Но с каким бы удовольствием он скомандовал сейчас товарищу Осинкову: кру-гом! И этот рядовой, необученный, всю войну просидевший за бумажной «бронью», только щелкнул бы коваными каблуками неразношенных ботинок. А еще пытается налетать на Вострикова. Да Востриков — золото против него! Востриковы и на фронте были разведчиками. Это уж такая порода: что их ни заставь делать, всюду лезут под огонь, не боятся никаких чертей.
Витковский был убежден теперь, что если не из-за главного агронома, то из-за кого-нибудь другого или из-за чего-нибудь другого, но он обязательно схватился бы с Порфирием Осинковым, и не на жизнь, а на смерть.
А вообще-то они с ним были людьми одной складки...
18
Никто не знает, где ждет геолога удача.
Случается, что он годами кружит в тех местах, которые, судя по всему, таят богатства. Сотни шурфов, десятки скважин позади, а все впустую. Разочаруется, наконец, геолог, махнет рукой на приглянувшееся местечко и пойдет дальше, без всякой надежды поглядывая по сторонам. Не то, совсем не то. И вдруг остановится, поднимет редкий камень в каком-нибудь овраге или на берегу пересохшей речки, повертит в руках, поднесет к глазам: руда, да такая, что дороже золотого самородка!
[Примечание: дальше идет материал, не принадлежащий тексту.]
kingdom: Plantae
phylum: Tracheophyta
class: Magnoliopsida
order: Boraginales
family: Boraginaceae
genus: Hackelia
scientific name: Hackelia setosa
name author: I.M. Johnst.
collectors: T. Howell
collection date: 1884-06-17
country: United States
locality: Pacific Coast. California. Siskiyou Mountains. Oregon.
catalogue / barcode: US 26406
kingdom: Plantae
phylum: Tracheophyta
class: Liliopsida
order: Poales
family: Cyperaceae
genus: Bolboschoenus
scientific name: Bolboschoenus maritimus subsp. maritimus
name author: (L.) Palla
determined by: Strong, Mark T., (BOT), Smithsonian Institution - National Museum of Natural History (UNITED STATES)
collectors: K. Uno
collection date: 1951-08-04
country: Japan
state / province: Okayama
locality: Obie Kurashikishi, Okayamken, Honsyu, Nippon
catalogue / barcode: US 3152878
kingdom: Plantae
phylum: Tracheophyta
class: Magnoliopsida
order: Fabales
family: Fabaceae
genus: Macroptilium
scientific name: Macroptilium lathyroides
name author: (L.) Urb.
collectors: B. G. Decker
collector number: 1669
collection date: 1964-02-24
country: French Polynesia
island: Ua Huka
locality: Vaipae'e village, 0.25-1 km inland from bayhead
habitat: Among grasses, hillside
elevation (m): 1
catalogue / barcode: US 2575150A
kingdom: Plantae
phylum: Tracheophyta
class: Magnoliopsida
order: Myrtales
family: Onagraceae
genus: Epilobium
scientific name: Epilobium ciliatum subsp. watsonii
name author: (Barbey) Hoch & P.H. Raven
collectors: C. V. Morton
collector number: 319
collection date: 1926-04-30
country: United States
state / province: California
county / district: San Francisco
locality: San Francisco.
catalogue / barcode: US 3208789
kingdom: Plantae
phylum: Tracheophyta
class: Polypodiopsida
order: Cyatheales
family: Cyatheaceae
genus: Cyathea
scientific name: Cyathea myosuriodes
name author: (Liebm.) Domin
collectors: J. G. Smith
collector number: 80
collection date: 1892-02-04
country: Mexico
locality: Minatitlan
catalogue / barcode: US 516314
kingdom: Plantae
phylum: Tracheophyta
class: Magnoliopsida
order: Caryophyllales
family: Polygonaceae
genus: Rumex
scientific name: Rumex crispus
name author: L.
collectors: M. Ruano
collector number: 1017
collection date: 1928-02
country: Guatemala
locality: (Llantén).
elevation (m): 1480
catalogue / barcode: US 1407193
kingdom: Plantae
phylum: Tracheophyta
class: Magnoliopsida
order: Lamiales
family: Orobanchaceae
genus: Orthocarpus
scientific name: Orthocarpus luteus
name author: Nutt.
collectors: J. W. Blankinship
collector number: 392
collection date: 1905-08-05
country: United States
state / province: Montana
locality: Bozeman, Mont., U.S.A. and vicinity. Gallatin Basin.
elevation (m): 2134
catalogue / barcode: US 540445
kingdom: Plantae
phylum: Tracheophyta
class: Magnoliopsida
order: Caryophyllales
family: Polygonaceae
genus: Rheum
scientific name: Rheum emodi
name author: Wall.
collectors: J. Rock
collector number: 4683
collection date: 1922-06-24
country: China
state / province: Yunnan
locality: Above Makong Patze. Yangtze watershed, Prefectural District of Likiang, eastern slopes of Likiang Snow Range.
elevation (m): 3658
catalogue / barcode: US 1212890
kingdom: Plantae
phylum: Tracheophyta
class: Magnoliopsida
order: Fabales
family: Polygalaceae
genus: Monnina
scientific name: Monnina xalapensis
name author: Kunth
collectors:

Не так ли и с женским счастьем?
Никто не знает, где оно ждет тебя. Ты надеялась встретиться с ним на людных перекрестках, а оно в далеком необжитом краю. И ты, не зная этого, идешь к нему через сомнения, ошибки, разочарования: отличить пустую породу от руды еще труднее в человеке. «Не то, совсем не то», — говоришь ты в раздумье над мимолетным увлечением. И тоже вдруг остановишься где-нибудь в пути, подивишься случайной встрече. Вот когда и твое прошлое поможет тебе разобраться в новых чувствах. Но, привыкнув к одиночеству, ты не скоро еще решишься на, что-нибудь, потому что тебе не восемнадцать, когда не замечаются чужие беды. Однако и колебания — примета близкой старости с ее чрезмерно объективной рассудительностью. Верь же своим чувствам: они не подведут, они бескорыстные твои советчики.
С приходом весны Наталья все чаще пропадала на буровых, разбросанных вокруг строительной площадки, и на полях совхозов. Вчера она, возвращаясь на базу экспедиции, заехала по пути к Витковскому договориться о разведочных работах на отделениях совхоза. Но не застала его дома.